PUBLISHED : Sunday, 14 December, 2003, 12:00am
UPDATED : Sunday, 14 December, 2003, 12:00am

Eighty-thousand people pack into Sha Tin to witness New Zealand champion mare Sunline (inside) defeat local hero Fairy King Prawn in a pulsating running of the Group 1 Hong Kong Mile. A top-class field is assembled, but the race will be remembered for their great duel down the home straight in one of the most dramatic finishes Sha Tin has seen.

From the off, Sunline comes out of the gates quickly and Greg Childs swiftly settles the hard-pulling mare at the head of the field. These front-running tactics ensure a furious gallop which leaves Fairy King Prawn, from an unfavourable barrier 13, trailing in the early stages. But the latter makes up ground and with 400m to go, Sunline begins to tire. She dips her head just as Fairy King Prawn starts to rally, making up four lengths inside the last 200m. Childs throws everything at Sunline and the gutsy mare just scrapes home by a short-head from Fairy King Prawn.

One more stride and the placings could have been reversed. Sunline's joint-trainer Trevor McKee feels justifiably satisfied in the mare's all-the-way win, particularly after her poor run in the Hong Kong Cup the year before, 'We do feel vindicated ... as we had a point to prove from last year,' he says.

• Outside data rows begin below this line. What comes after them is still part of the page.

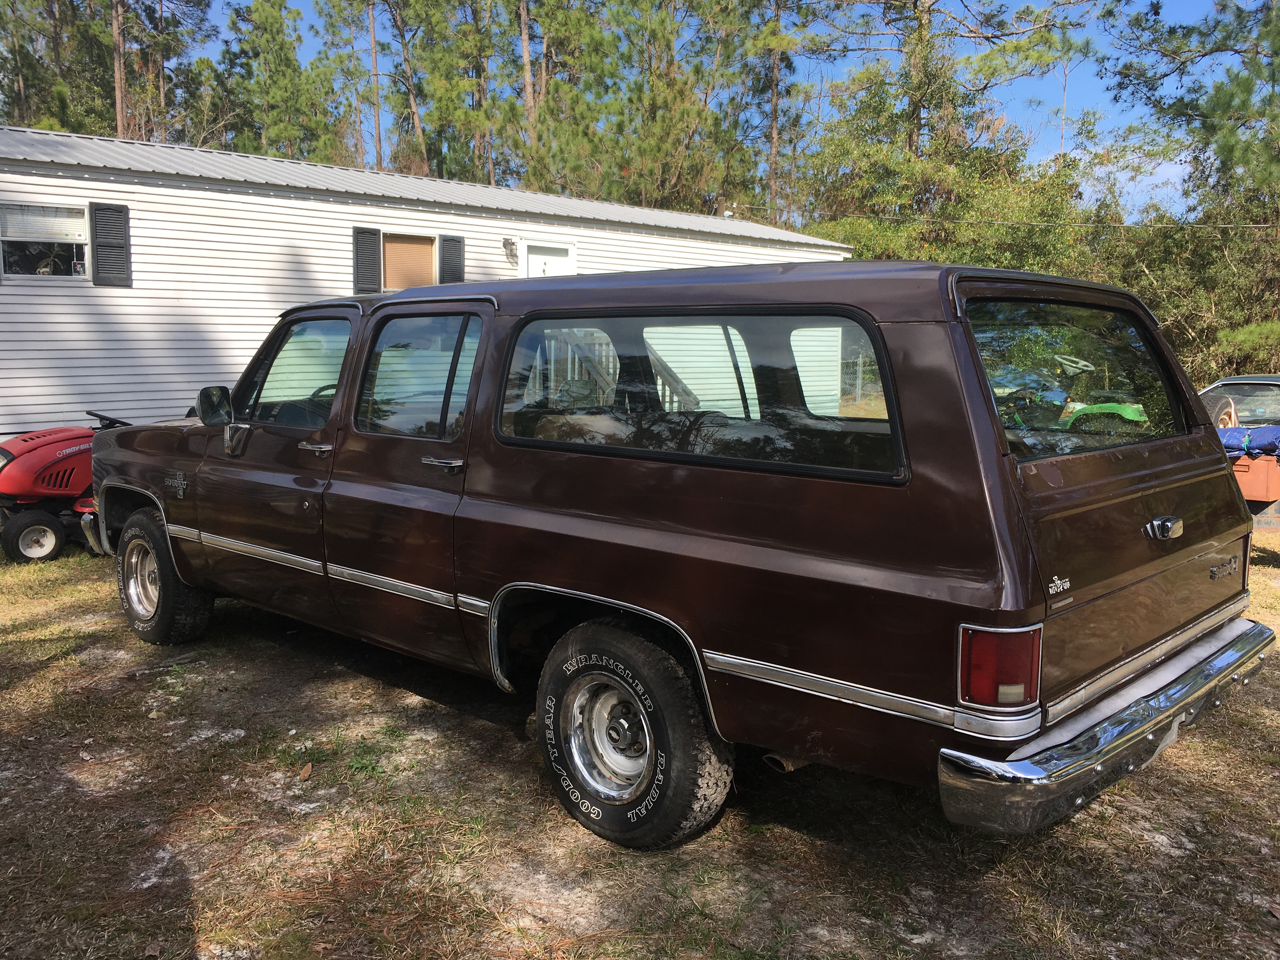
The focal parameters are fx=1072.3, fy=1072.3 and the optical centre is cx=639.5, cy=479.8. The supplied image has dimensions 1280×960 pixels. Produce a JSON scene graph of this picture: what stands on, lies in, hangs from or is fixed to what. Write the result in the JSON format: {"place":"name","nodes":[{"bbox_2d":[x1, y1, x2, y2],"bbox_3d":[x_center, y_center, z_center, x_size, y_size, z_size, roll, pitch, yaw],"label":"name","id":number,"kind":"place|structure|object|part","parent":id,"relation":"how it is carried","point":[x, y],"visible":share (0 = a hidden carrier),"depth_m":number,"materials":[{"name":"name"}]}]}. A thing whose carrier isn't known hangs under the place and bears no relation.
{"place":"outdoors","nodes":[
{"label":"outdoors","id":0,"kind":"place"},
{"bbox_2d":[0,519,1279,959],"label":"lawn","id":1,"kind":"structure","parent":0,"point":[1260,695],"materials":[{"name":"brown plant"}]},
{"bbox_2d":[0,411,125,564],"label":"riding mower","id":2,"kind":"object","parent":1,"relation":"on","point":[64,439],"visible":0.69,"depth_m":7.87,"materials":[{"name":"red plastic"}]},
{"label":"wheel","id":3,"kind":"part","parent":2,"relation":"part of","materials":[{"name":"black rubber"}]},
{"label":"steering wheel","id":4,"kind":"part","parent":2,"relation":"part of","materials":[{"name":"black plastic"}]},
{"bbox_2d":[297,761,313,780],"bbox_3d":[-1.259,1.087,4.029,0.072,0.047,0.107,-1,8,-10],"label":"dry leaf","id":5,"kind":"object","parent":1,"relation":"on","point":[306,773],"visible":0.96,"depth_m":4.01,"materials":[{"name":"brown plant"}]},
{"bbox_2d":[86,259,1273,847],"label":"suv","id":6,"kind":"object","parent":1,"relation":"on","point":[181,566],"visible":0.98,"depth_m":3.39,"materials":[{"name":"brown metal"}]},
{"label":"steel wheel","id":7,"kind":"part","parent":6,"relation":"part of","materials":[{"name":"silver metal"}]},
{"label":"wheel","id":8,"kind":"part","parent":6,"relation":"part of","materials":[{"name":"black rubber"}]},
{"label":"front door window","id":9,"kind":"part","parent":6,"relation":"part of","materials":[{"name":"clear glass"}]},
{"label":"door handle","id":10,"kind":"part","parent":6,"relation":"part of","materials":[{"name":"silver metal"}]},
{"label":"door window","id":11,"kind":"part","parent":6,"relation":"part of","materials":[{"name":"clear glass"}]},
{"label":"door handle","id":12,"kind":"part","parent":6,"relation":"part of","materials":[{"name":"silver metal"}]},
{"label":"steel wheel","id":13,"kind":"part","parent":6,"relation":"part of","materials":[{"name":"silver metal"}]},
{"label":"taillight","id":14,"kind":"part","parent":6,"relation":"part of","materials":[{"name":"red plastic"}]},
{"label":"window","id":15,"kind":"part","parent":6,"relation":"part of","materials":[{"name":"glass"}]},
{"label":"chrome bumper","id":16,"kind":"part","parent":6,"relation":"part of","materials":[{"name":"silver metal"}]},
{"label":"tailgate handle","id":17,"kind":"part","parent":6,"relation":"part of","materials":[{"name":"silver metal"}]},
{"bbox_2d":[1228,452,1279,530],"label":"box","id":18,"kind":"object","parent":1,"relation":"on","point":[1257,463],"visible":0.39,"depth_m":7.98,"materials":[{"name":"orange metal"}]},
{"bbox_2d":[1216,424,1279,458],"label":"blue tarp","id":19,"kind":"object","parent":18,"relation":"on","point":[1276,436],"visible":0.67,"depth_m":7.87,"materials":[{"name":"blue plastic"}]},
{"bbox_2d":[163,0,1241,227],"label":"sky","id":20,"kind":"structure","parent":0,"point":[1116,122],"materials":[{"name":"blue"}]},
{"label":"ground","id":21,"kind":"structure","parent":0},
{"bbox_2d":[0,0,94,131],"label":"pine tree","id":22,"kind":"object","parent":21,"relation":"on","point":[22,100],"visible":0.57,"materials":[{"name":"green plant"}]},
{"bbox_2d":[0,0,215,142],"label":"tree","id":23,"kind":"object","parent":21,"relation":"on","point":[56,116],"visible":0.63,"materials":[{"name":"plant"}]},
{"bbox_2d":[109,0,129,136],"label":"tree","id":24,"kind":"object","parent":21,"relation":"on","point":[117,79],"visible":0.45,"depth_m":30.03,"materials":[{"name":"brown wood"}]},
{"bbox_2d":[220,0,340,161],"label":"pine tree","id":25,"kind":"object","parent":21,"relation":"on","point":[274,23],"visible":0.74,"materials":[{"name":"plant"}]},
{"bbox_2d":[306,0,382,172],"label":"pine tree","id":26,"kind":"object","parent":21,"relation":"on","point":[332,41],"visible":0.75,"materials":[{"name":"brown plant"}]},
{"bbox_2d":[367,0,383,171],"label":"pine tree","id":27,"kind":"object","parent":21,"relation":"on","point":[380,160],"visible":0.6,"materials":[{"name":"brown wood"}]},
{"bbox_2d":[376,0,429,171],"label":"pine tree","id":28,"kind":"object","parent":21,"relation":"on","point":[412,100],"visible":0.71,"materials":[{"name":"brown plant"}]},
{"bbox_2d":[0,126,851,449],"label":"mobile home","id":29,"kind":"object","parent":21,"relation":"on","point":[290,205],"visible":0.49,"materials":[{"name":"white plastic"}]},
{"bbox_2d":[0,202,90,280],"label":"window","id":30,"kind":"structure","parent":29,"relation":"in","point":[78,248],"depth_m":9.90,"materials":[{"name":"clear glass"}]},
{"bbox_2d":[0,202,85,242],"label":"window blind","id":31,"kind":"object","parent":30,"relation":"attached to","point":[27,235],"visible":0.93,"depth_m":9.63,"materials":[{"name":"white plastic"}]},
{"bbox_2d":[88,201,132,287],"bbox_3d":[-5.063,-2.253,10.237,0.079,0.746,0.380,7,10,43],"label":"shutter","id":32,"kind":"object","parent":29,"relation":"attached to","point":[117,227],"visible":0.96,"depth_m":10.20,"materials":[{"name":"plastic"}]},
{"bbox_2d":[351,227,383,295],"bbox_3d":[-3.145,-2.525,12.311,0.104,0.755,0.356,7,10,43],"label":"shutter","id":33,"kind":"object","parent":29,"relation":"attached to","point":[372,240],"visible":0.84,"depth_m":12.27,"materials":[{"name":"plastic"}]},
{"bbox_2d":[380,230,436,290],"bbox_3d":[-2.801,-2.552,12.743,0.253,0.829,0.816,7,10,43],"label":"window","id":34,"kind":"structure","parent":29,"relation":"in","point":[428,259],"depth_m":12.72,"materials":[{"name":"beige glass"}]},
{"bbox_2d":[438,233,465,283],"bbox_3d":[-2.344,-2.685,13.358,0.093,0.748,0.388,7,10,43],"label":"shutter","id":35,"kind":"object","parent":29,"relation":"attached to","point":[451,251],"visible":0.63,"depth_m":13.29,"materials":[{"name":"plastic"}]},
{"bbox_2d":[502,237,519,264],"bbox_3d":[-1.659,-2.973,13.882,0.252,0.311,0.178,7,10,43],"label":"wall lamp","id":36,"kind":"object","parent":29,"relation":"attached to","point":[510,243],"visible":0.97,"depth_m":13.83,"materials":[{"name":"black metal"}]},
{"bbox_2d":[518,240,575,278],"bbox_3d":[-1.230,-1.771,14.596,0.238,2.667,0.977,7,10,43],"label":"door","id":37,"kind":"structure","parent":29,"relation":"in","point":[531,262],"depth_m":14.39,"materials":[{"name":"white paint"}]},
{"bbox_2d":[822,213,1279,231],"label":"power line","id":38,"kind":"object","parent":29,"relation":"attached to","point":[1005,221],"visible":0.94,"depth_m":22.98,"materials":[{"name":"plastic"}]},
{"bbox_2d":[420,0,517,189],"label":"pine tree","id":39,"kind":"object","parent":21,"relation":"on","point":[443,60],"visible":0.75,"depth_m":37.38,"materials":[{"name":"plant"}]},
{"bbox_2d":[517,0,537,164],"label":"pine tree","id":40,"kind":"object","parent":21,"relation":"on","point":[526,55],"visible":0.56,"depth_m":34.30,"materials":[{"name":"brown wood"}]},
{"bbox_2d":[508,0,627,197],"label":"pine tree","id":41,"kind":"object","parent":21,"relation":"on","point":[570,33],"visible":0.76,"depth_m":33.43,"materials":[{"name":"plant"}]},
{"bbox_2d":[536,325,695,410],"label":"staircase","id":42,"kind":"structure","parent":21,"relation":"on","point":[613,356],"depth_m":11.61,"materials":[{"name":"beige wood"}]},
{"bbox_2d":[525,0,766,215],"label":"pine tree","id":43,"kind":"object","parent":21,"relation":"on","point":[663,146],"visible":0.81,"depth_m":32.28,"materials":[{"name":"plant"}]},
{"bbox_2d":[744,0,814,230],"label":"pine tree","id":44,"kind":"object","parent":21,"relation":"on","point":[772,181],"visible":0.77,"depth_m":38.16,"materials":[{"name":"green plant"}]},
{"bbox_2d":[792,0,1089,257],"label":"tree","id":45,"kind":"object","parent":21,"relation":"on","point":[912,103],"visible":0.85,"depth_m":28.45,"materials":[{"name":"plant"}]},
{"bbox_2d":[1100,0,1279,376],"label":"pine tree","id":46,"kind":"object","parent":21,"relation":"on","point":[1276,36],"visible":0.85,"depth_m":20.91,"materials":[{"name":"plant"}]},
{"bbox_2d":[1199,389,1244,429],"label":"spare tire","id":47,"kind":"object","parent":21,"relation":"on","point":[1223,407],"visible":0.35,"depth_m":9.39,"materials":[{"name":"rubber"}]},
{"bbox_2d":[1196,373,1279,429],"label":"car","id":48,"kind":"object","parent":21,"relation":"on","point":[1233,383],"visible":0.4,"depth_m":10.92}
]}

Childs also pays tribute to Sunline by hailing her as 'the best mare in the world', but confesses the front-running ploy very nearly ended in disaster if it wasn't for the mare's courage. 'We were able to cross early. I let her slide and then put the brake on. But I was hanging out bad for that line to come. I'm absolutely elated.'

For Fairy King Prawn, his connections are naturally disappointed by his close second, but admit that a better horse beat them on the day. After Sha Tin, Sunline races on for another two seasons. In her final season of 2002, she races seven times for five wins which comprised four Group 1s in a row. Her last race is in the Cox Plate at Moonee Valley, Victoria - a race which she had already won twice. At the age of seven, she is beaten by less than three lengths into fourth place by Northerly.

Despite that, her place in equine immortality is already secured. She was crowned New Zealand's Horse of the Year for an unequalled four years in a row, and was three times the Australian equivalent. In addition, she remains the leading stakes-winning mare in Australia and New Zealand with record earnings of NZ$14 million in prize-money. She is also the first horse to be inducted into Australia's Racing Hall of Fame whilst still racing. As a brood-mare in New Zealand, she is currently in foal to another champion, Rock of Gibraltar.